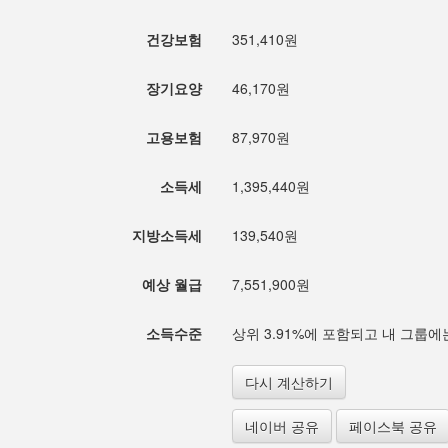
건강보험
351,410원
장기요양
46,170원
고용보험
87,970원
소득세
1,395,440원
지방소득세
139,540원
예상 월급
7,551,900원
소득수준
상위 3.91%에 포함되고 내 그룹에는
다시 계산하기
네이버 공유
페이스북 공유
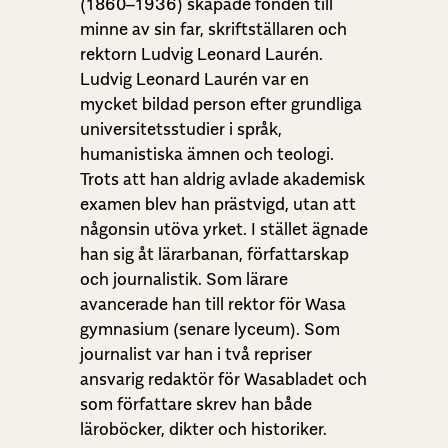
(1860–1936) skapade fonden till
minne av sin far, skriftställaren och
rektorn Ludvig Leonard Laurén.
Ludvig Leonard Laurén var en
mycket bildad person efter grundliga
universitetsstudier i språk,
humanistiska ämnen och teologi.
Trots att han aldrig avlade akademisk
examen blev han prästvigd, utan att
någonsin utöva yrket. I stället ägnade
han sig åt lärarbanan, författarskap
och journalistik. Som lärare
avancerade han till rektor för Wasa
gymnasium (senare lyceum). Som
journalist var han i två repriser
ansvarig redaktör för Wasabladet och
som författare skrev han både
läroböcker, dikter och historiker.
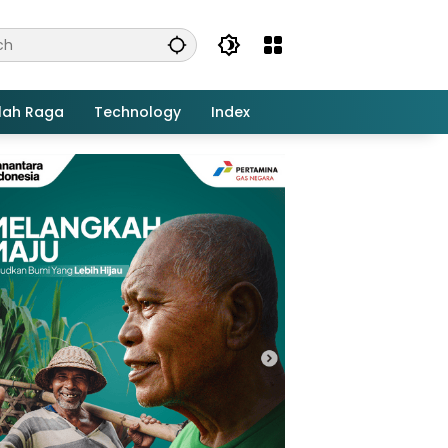
lah Raga
Technology
Index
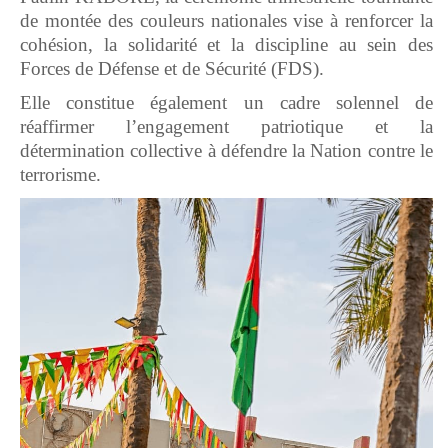
de montée des couleurs nationales vise à renforcer la
cohésion, la solidarité et la discipline au sein des
Forces de Défense et de Sécurité (FDS).
Elle constitue également un cadre solennel de
réaffirmer l’engagement patriotique et la
détermination collective à défendre la Nation contre le
terrorisme.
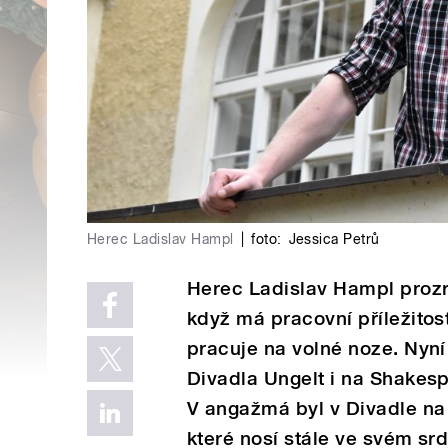
Herec Ladislav Hampl
|
foto:
Jessica Petrů
Herec Ladislav Hampl prozra
když má pracovní příležitosti
pracuje na volné noze. Nyní
Divadla Ungelt i na Shakes
V angažmá byl v Divadle na
které nosí stále ve svém srd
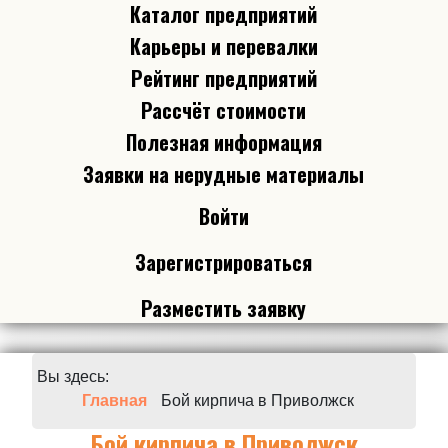
Каталог предприятий
Карьеры и перевалки
Рейтинг предприятий
Рассчёт стоимости
Полезная информация
Заявки на нерудные материалы
Войти
Зарегистрироваться
Разместить заявку
Вы здесь:
Главная
Бой кирпича в Приволжск
Бой кирпича в Приволжск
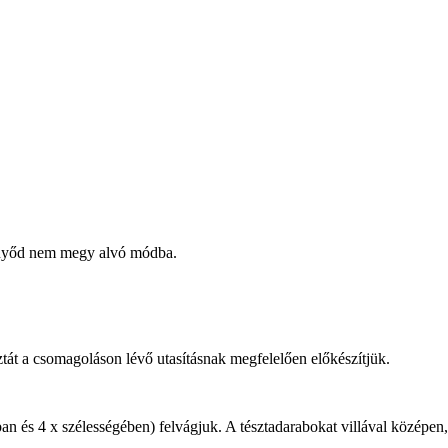
ernyőd nem megy alvó módba.
sztát a csomagoláson lévő utasításnak megfelelően előkészítjük.
ában és 4 x szélességében) felvágjuk. A tésztadarabokat villával középe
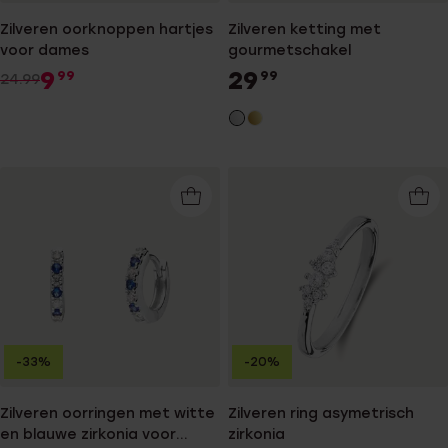
Zilveren oorknoppen hartjes
Zilveren ketting met
voor dames
gourmetschakel
9
29
99
99
24.99
-33%
-20%
Zilveren oorringen met witte
Zilveren ring asymetrisch
en blauwe zirkonia voor
zirkonia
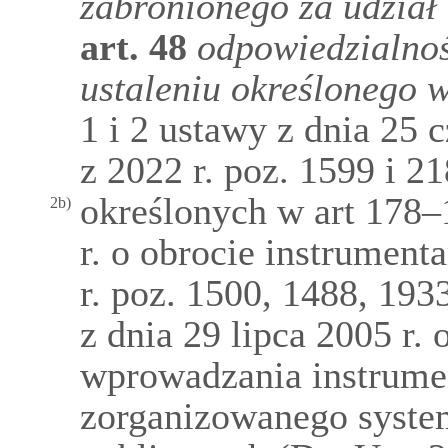
zabronionego za udzia
art.
48
odpowiedzialnoś
ustaleniu określonego
1 i 2 ustawy z dnia 25 
z 2022 r. poz. 1599 i 21
określonych w art 178–
2b)
r. o obrocie instrumen
r. poz. 1500, 1488, 193
z dnia 29 lipca 2005 r. 
wprowadzania instrume
zorganizowanego system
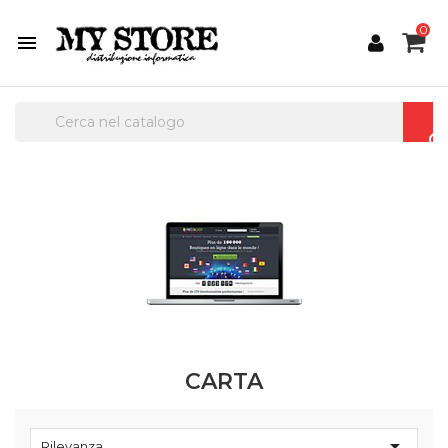
0

CARTA

Rilevanza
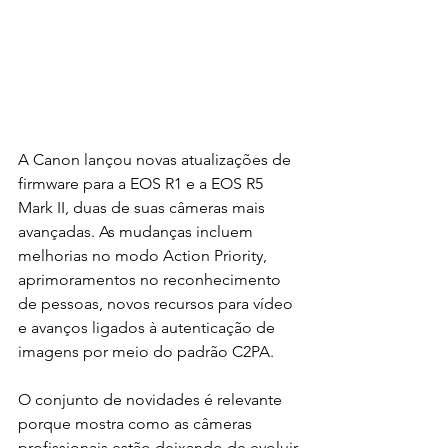
A Canon lançou novas atualizações de 
firmware para a EOS R1 e a EOS R5 
Mark II, duas de suas câmeras mais 
avançadas. As mudanças incluem 
melhorias no modo Action Priority, 
aprimoramentos no reconhecimento 
de pessoas, novos recursos para vídeo 
e avanços ligados à autenticação de 
imagens por meio do padrão C2PA.
O conjunto de novidades é relevante 
porque mostra como as câmeras 
profissionais estão deixando de evoluir 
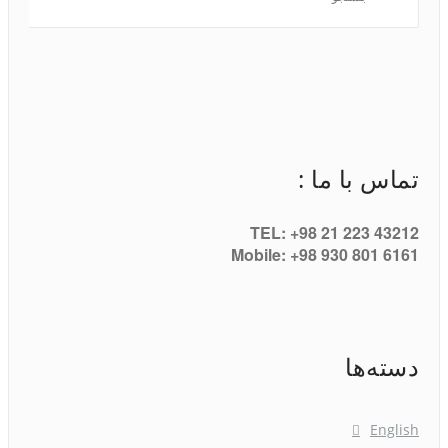
تماس با ما :
TEL: +98 21 223 43212
Mobile: +98 930 801 6161
دسته‌ها
English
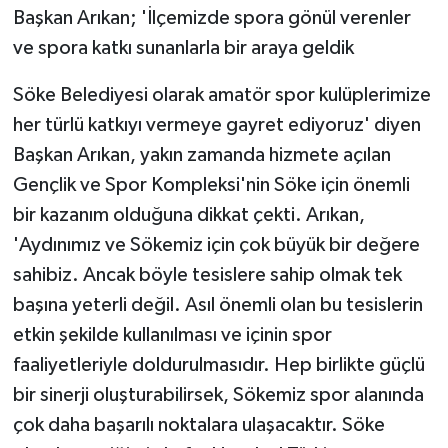
Başkan Arıkan; 'İlçemizde spora gönül verenler
ÜLKE GÜNDEMİ
ve spora katkı sunanlarla bir araya geldik
YAŞAM
Söke Belediyesi olarak amatör spor kulüplerimize
YEREL
her türlü katkıyı vermeye gayret ediyoruz' diyen
Başkan Arıkan, yakın zamanda hizmete açılan
Yerel Haberler
Gençlik ve Spor Kompleksi'nin Söke için önemli
bir kazanım olduğuna dikkat çekti. Arıkan,
'Aydınımız ve Sökemiz için çok büyük bir değere
sahibiz. Ancak böyle tesislere sahip olmak tek
başına yeterli değil. Asıl önemli olan bu tesislerin
etkin şekilde kullanılması ve içinin spor
faaliyetleriyle doldurulmasıdır. Hep birlikte güçlü
bir sinerji oluşturabilirsek, Sökemiz spor alanında
çok daha başarılı noktalara ulaşacaktır. Söke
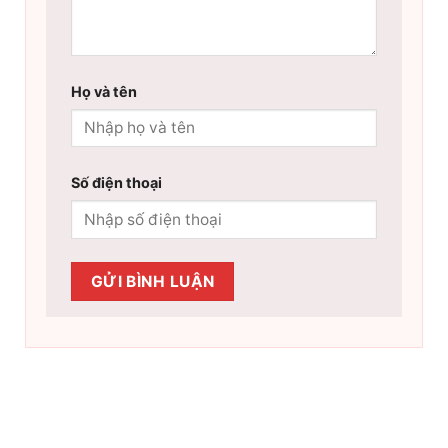
Họ và tên
Số điện thoại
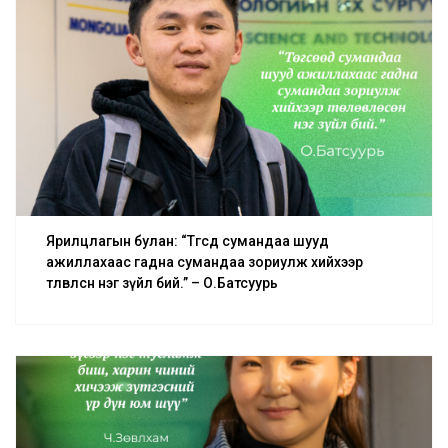
Ярилцлагын булан: “Төгсөөд сумандаа шууд
ажиллахаас гадна сумандаа зориулж хийхээр
төлөвлөсөн нэг зүйл бий.” – О.Батсуурь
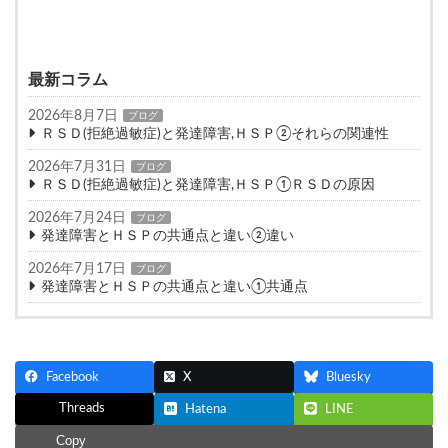
最新コラム
2026年8月7日
ブログ
ＲＳＤ(拒絶過敏症)と発達障害,ＨＳＰ②それらの関連性
2026年7月31日
ブログ
ＲＳＤ(拒絶過敏症)と発達障害,ＨＳＰ①ＲＳＤの原因
2026年7月24日
ブログ
発達障害とＨＳＰの共通点と違い②違い
2026年7月17日
ブログ
発達障害とＨＳＰの共通点と違い①共通点
Facebook
X
Bluesky
Threads
Hatena
LINE
Copy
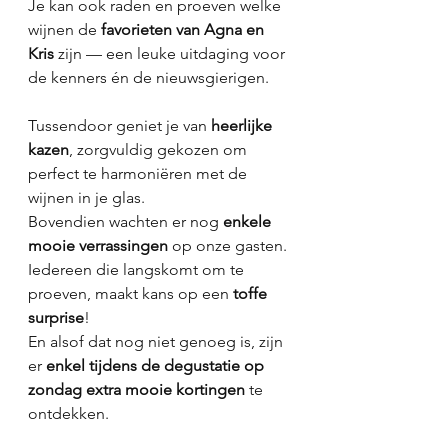
Je kan ook raden en proeven welke 
wijnen de 
favorieten van Agna en 
Kris
 zijn — een leuke uitdaging voor 
de kenners én de nieuwsgierigen.
Tussendoor geniet je van 
heerlijke 
kazen
, zorgvuldig gekozen om 
perfect te harmoniëren met de 
wijnen in je glas.
Bovendien wachten er nog 
enkele 
mooie verrassingen
 op onze gasten. 
Iedereen die langskomt om te 
proeven, maakt kans op een 
toffe 
surprise
!
En alsof dat nog niet genoeg is, zijn 
er 
enkel tijdens de degustatie op 
zondag extra mooie kortingen
 te 
ontdekken.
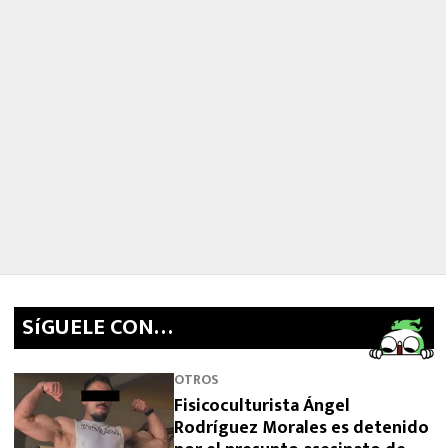
SíGUELE CON…
OTROS
Fisicoculturista Ángel
Rodríguez Morales es detenido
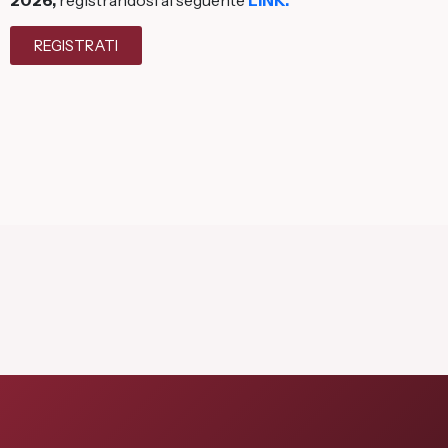
2026,
registrandosi al seguente
LINK.
REGISTRATI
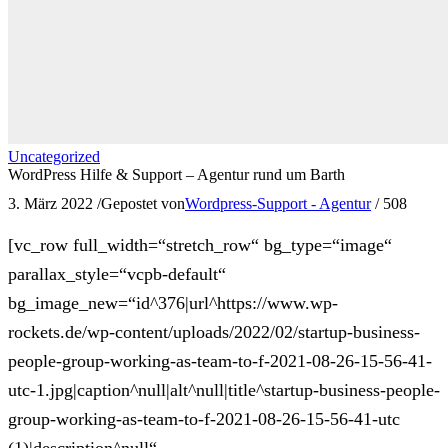
Uncategorized
WordPress Hilfe & Support – Agentur rund um Barth
3. März 2022
/
Gepostet von
Wordpress-Support - Agentur
/
508
[vc_row full_width=“stretch_row“ bg_type=“image“
parallax_style=“vcpb-default“
bg_image_new=“id^376|url^https://www.wp-
rockets.de/wp-content/uploads/2022/02/startup-business-
people-group-working-as-team-to-f-2021-08-26-15-56-41-
utc-1.jpg|caption^null|alt^null|title^startup-business-people-
group-working-as-team-to-f-2021-08-26-15-56-41-utc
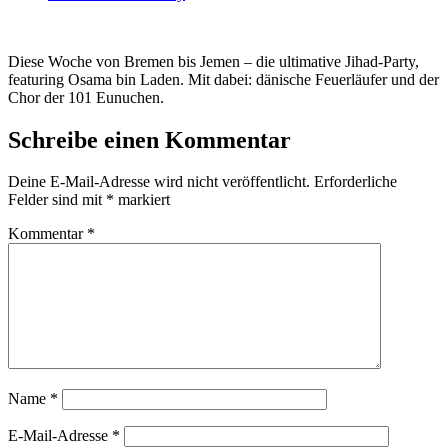
Diese Woche von Bremen bis Jemen – die ultimative Jihad-Party,
featuring Osama bin Laden. Mit dabei: dänische Feuerläufer und der
Chor der 101 Eunuchen.
Schreibe einen Kommentar
Deine E-Mail-Adresse wird nicht veröffentlicht.
Erforderliche
Felder sind mit
*
markiert
Kommentar
*
Name
*
E-Mail-Adresse
*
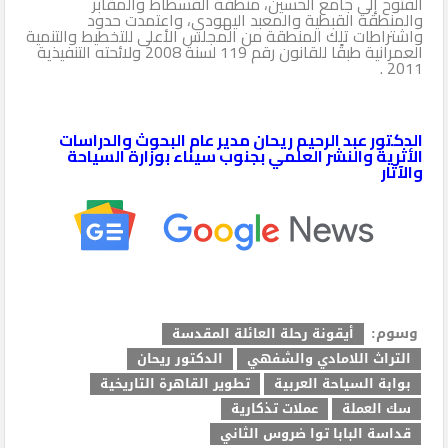
الفتوح إلى جامع الحسين، منطقة الفسطاط والمقابر
والمنطقة القبطية والمعبد اليهودي، واعتمدت حدود
واشتراطات تلك المنطقة من المجلس الأعلى للتخطيط والتنمية
العمرانية طبقًا للقانون رقم 119 لسنة 2008 ولائحته التنفيذية
2011 .
الدكتور عبد الرحيم ريحان مدير عام البحوث والدراسات
الأثرية والنشر العلمي بجنوب سيناء بوزارة السياحة
والآثار
وسوم:
أيقونة رحلة العائلة المقدسة
التراث اللامادي والشفهي
الدكتور ريحان
بوابة السياحة العربية
تطوير القاهرة التاريخية
سك العملة
عملات تذكارية
قداسة البابا توا ضروس الثاني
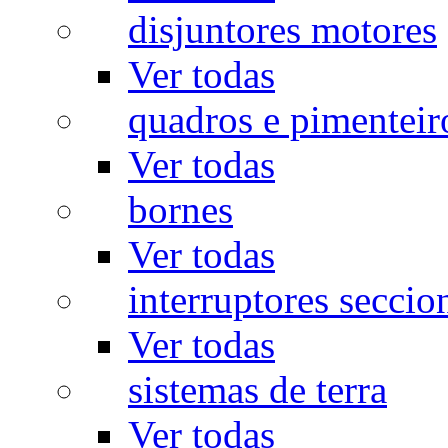
disjuntores motores
Ver todas
quadros e pimenteir
Ver todas
bornes
Ver todas
interruptores seccio
Ver todas
sistemas de terra
Ver todas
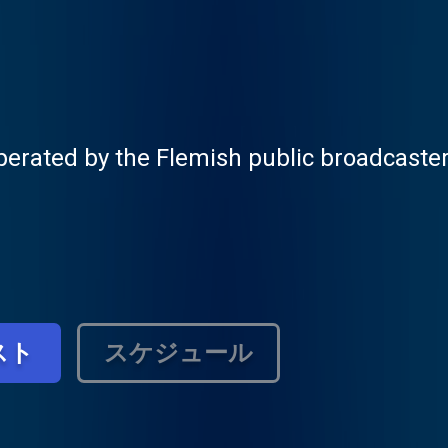
operated by the Flemish public broadcast
スト
スケジュール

* [WRITTEN TASK]
Count the lines in the items that contain the string "Agentur", treating uppercase and lowercase as different. Reply with the number only.

* [RESPONSE AREA]
2